● **Arbeitsauftrag A**
Gib aus dem Urteilsauszug den Abschnitt wörtlich wieder, der mit den Worten „Urteilskopf“ beginnt und mit „keine Entschädigungspflicht auslösen.“ endet.

● **Auszug**
********
Urteilskopf
106 Ia 262
49. Auszug aus dem Urteil der I. öffentlichrechtlichen Abteilung vom 17. Dezember 1980 i.S. Maurer gegen Staat Zürich und Verwaltungsgericht des Kantons Zürich (staatsrechtliche Beschwerde)
Regeste
Eigentumsgarantie; materielle Enteignung.
Der Entzug einer rechtswidrigen Nutzung des Eigentums (im vorliegenden Fall das Verbot der Weiterführung eines Sammelplatzes für ausgediente Fahrzeuge, den der Beschwerdeführer auf seinen Grundstücken seit Jahren rechtswidrig betrieben hatte) kann keine materielle Enteignung bewirken und daher keine Entschädigungspflicht auslösen.
********
● **Arbeitsdaten**
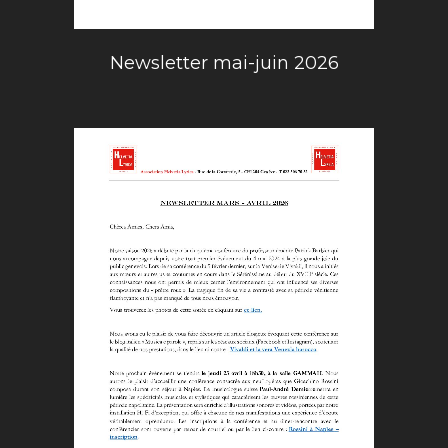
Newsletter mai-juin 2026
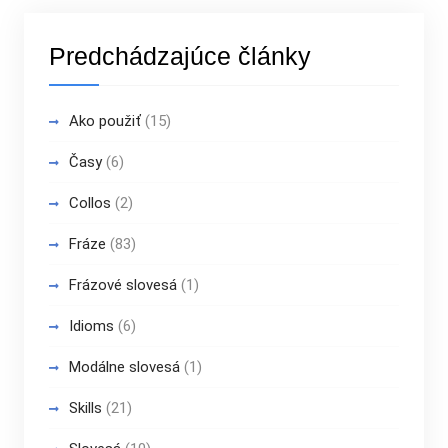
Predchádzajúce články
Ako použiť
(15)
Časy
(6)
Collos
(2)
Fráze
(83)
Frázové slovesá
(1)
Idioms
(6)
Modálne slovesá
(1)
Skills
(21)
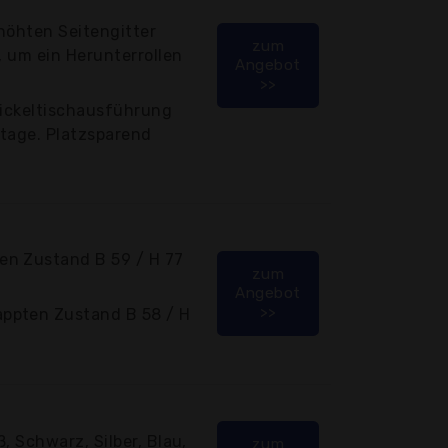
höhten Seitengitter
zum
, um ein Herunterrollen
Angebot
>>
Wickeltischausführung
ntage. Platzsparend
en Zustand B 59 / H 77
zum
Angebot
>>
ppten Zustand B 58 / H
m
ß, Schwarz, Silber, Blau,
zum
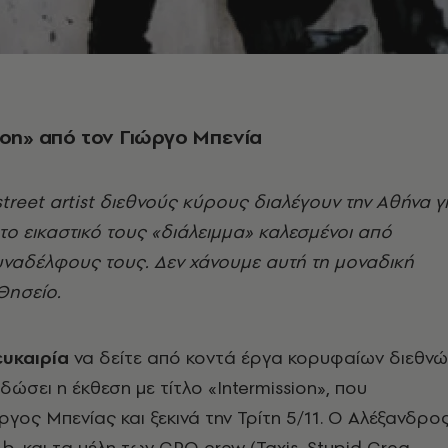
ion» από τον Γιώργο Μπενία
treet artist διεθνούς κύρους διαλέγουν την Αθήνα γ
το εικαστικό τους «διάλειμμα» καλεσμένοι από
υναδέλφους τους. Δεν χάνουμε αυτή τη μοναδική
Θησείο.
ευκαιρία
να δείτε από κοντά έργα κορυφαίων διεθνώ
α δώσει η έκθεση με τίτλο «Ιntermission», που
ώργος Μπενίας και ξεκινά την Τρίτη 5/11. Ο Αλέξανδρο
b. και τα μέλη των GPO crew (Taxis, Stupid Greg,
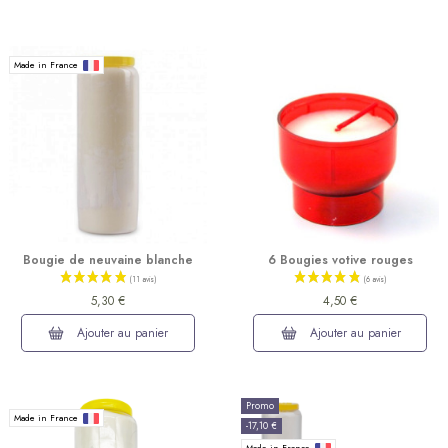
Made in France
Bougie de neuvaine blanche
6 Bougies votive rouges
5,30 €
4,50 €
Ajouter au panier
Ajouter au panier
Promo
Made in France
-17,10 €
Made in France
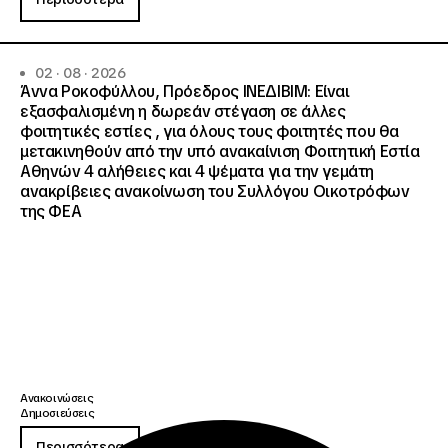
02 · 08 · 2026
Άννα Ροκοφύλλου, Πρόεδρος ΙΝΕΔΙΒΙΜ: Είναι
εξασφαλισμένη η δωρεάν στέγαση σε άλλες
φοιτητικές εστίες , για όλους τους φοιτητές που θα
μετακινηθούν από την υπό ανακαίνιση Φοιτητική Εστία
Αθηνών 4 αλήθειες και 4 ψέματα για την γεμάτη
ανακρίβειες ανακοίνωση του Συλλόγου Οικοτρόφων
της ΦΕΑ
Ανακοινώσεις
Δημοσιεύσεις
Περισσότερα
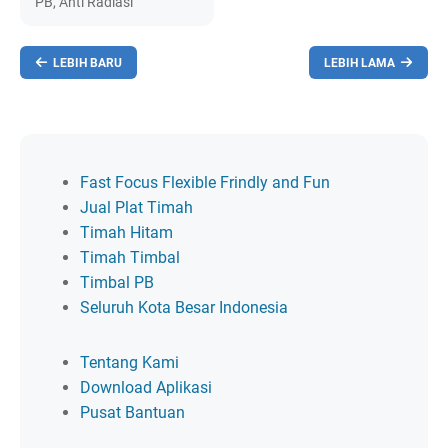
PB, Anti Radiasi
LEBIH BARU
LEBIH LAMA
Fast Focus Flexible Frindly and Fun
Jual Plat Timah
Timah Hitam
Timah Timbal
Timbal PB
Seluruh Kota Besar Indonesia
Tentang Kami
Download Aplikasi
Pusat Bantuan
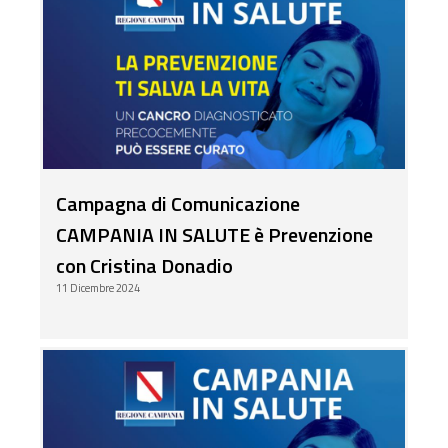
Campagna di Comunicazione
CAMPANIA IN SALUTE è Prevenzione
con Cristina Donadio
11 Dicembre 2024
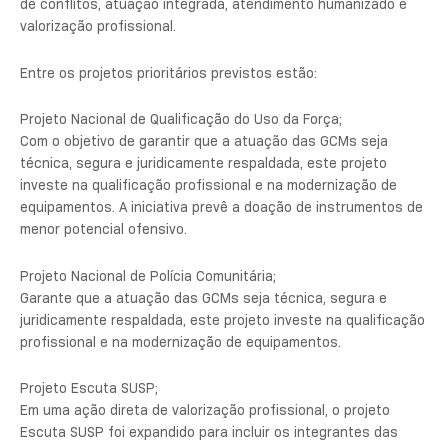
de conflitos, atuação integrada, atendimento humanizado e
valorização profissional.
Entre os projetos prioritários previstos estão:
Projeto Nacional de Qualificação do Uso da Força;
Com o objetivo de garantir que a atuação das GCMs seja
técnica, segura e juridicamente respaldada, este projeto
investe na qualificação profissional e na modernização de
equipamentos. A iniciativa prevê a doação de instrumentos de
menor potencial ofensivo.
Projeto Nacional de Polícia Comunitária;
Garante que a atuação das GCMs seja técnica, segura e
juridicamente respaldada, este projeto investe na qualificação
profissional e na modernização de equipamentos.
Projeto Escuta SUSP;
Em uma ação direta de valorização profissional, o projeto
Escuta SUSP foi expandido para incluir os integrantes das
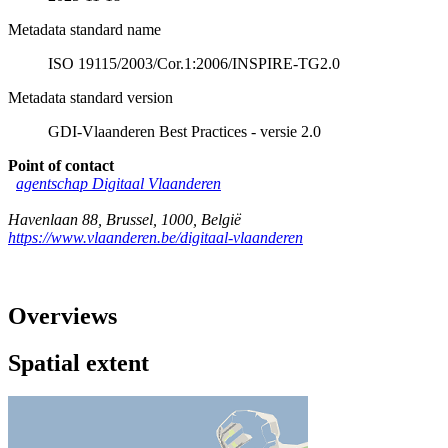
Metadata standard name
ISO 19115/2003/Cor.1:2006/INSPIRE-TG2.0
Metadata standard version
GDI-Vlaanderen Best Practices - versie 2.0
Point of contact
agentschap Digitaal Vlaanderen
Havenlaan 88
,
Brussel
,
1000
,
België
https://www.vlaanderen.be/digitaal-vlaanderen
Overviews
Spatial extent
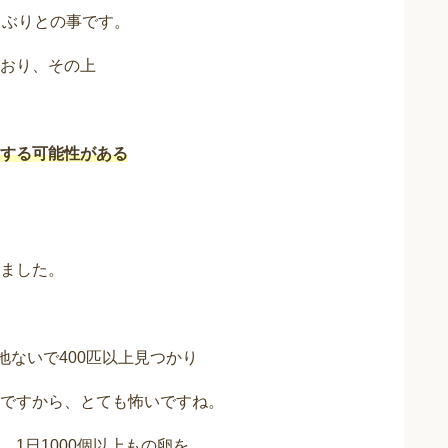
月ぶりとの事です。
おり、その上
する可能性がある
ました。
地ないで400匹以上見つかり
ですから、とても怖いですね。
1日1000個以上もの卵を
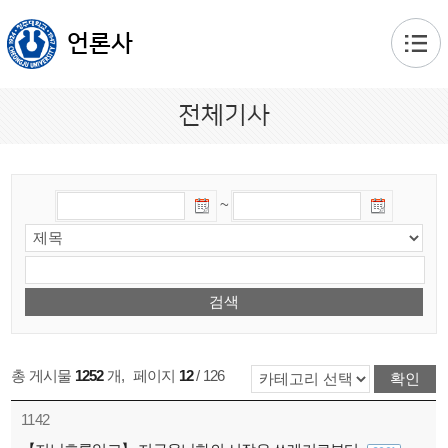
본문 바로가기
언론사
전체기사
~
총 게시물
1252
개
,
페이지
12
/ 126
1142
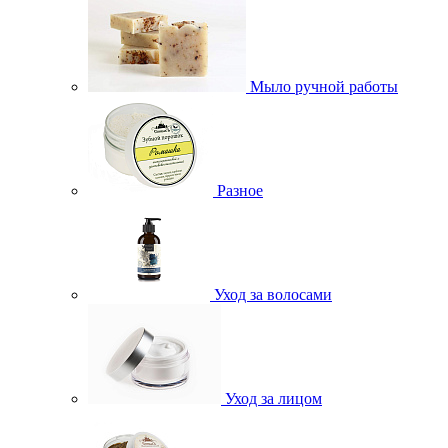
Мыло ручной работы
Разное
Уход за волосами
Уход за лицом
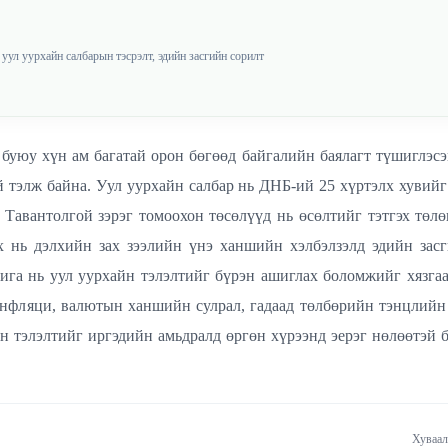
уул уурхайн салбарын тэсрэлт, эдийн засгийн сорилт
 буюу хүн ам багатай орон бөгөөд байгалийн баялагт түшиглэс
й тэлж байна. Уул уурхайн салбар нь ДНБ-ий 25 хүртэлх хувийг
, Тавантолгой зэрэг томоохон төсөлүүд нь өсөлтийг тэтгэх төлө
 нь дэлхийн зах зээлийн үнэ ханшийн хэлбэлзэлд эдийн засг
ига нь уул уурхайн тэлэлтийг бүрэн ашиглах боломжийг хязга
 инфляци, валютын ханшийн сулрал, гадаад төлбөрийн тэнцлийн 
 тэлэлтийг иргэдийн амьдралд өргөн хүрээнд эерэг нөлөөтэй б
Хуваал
********
● **Arbeitsauftrag B**
Überarbeite in der Auflistung den Teil, der mit der Zeile mit „de conflitos, atuação“ beginnt und bis zum Ende der Auflistung reicht, indem du „Brussel“ durch „Bruxelles“ ersetzt und alles andere unverändert lässt. Gib nur diese Zeilen aus und lass die Bilder weg.

● **Schriftliche Lösung A**
Urteilskopf
106 Ia 262
49. Auszug aus dem Urteil der I. öffentlichrechtlichen Abteilung vom 17. Dezember 1980 i.S. Maurer gegen Staat Zürich und Verwaltungsgericht des Kantons Zürich (staatsrechtliche Beschwerde)
Regeste
Eigentumsgarantie; materielle Enteignung.
Der Entzug einer rechtswidrigen Nutzung des Eigentums (im vorliegenden Fall das Verbot der Weiterführung eines Sammelplatzes für ausgediente Fahrzeuge, den der Beschwerdeführer auf seinen Grundstücken seit Jahren rechtswidrig betrieben hatte) kann keine materielle Enteignung bewirken und daher keine Entschädigungspflicht auslösen.

● **Schriftliche Lösung B**
de conflitos, atuação integrada, atendimento humanizado e
valorização profissional.
Entre os projetos prioritários previstos estão:
Projeto Nacional de Qualificação do Uso da Força;
Com o objetivo de garantir que a atuação das GCMs seja
técnica, segura e juridicamente respaldada, este projeto
investe na qualificação profissional e na modernização de
equipamentos. A iniciativa prevê a doação de instrumentos de
menor potencial ofensivo.
Projeto Nacional de Polícia Comunitária;
Garante que a atuação das GCMs seja técnica, segura e
juridicamente respaldada, este projeto investe na qualificação
profissional e na modernização de equipamentos.
Projeto Escuta SUSP;
Em uma ação direta de valorização profissional, o projeto
Escuta SUSP foi expandido para incluir os integrantes das
Metadata standard name
ISO 19115/2003/Cor.1:2006/INSPIRE-TG2.0
Metadata standard version
GDI-Vlaanderen Best Practices - versie 2.0
Point of contact
agentschap Digitaal Vlaanderen
Havenlaan 88
,
Bruxelles
,
1000
,
België
https://www.vlaanderen.be/digitaal-vlaanderen
Overviews
Spatial extent
月ぶりとの事です。
おり、その上
する可能性がある
ました。
地ないで400匹以上見つかり
ですから、とても怖いですね。
1日1000個以上もの卵を
본문 바로가기
언론사
전체기사
~
총 게시물
1252
개
,
페이지
12
/ 126
1142
Мыло ручной работы
Разное
Уход за волосами
Уход за лицом
уул уурхайн салбарын тэсрэлт, эдийн засгийн сорилт
 буюу хүн ам багатай орон бөгөөд байгалийн баялагт түшиглэс
й тэлж байна. Уул уурхайн салбар нь ДНБ-ий 25 хүртэлх хувийг
, Тавантолгой зэрэг томоохон төсөлүүд нь өсөлтийг тэтгэх төлө
 нь дэлхийн зах зээлийн үнэ ханшийн хэлбэлзэлд эдийн засг
ига нь уул уурхайн тэлэлтийг бүрэн ашиглах боломжийг хязга
 инфляци, валютын ханшийн сулрал, гадаад төлбөрийн тэнцлийн 
 тэлэлтийг иргэдийн амьдралд өргөн хүрээнд эерэг нөлөөтэй б
Хуваал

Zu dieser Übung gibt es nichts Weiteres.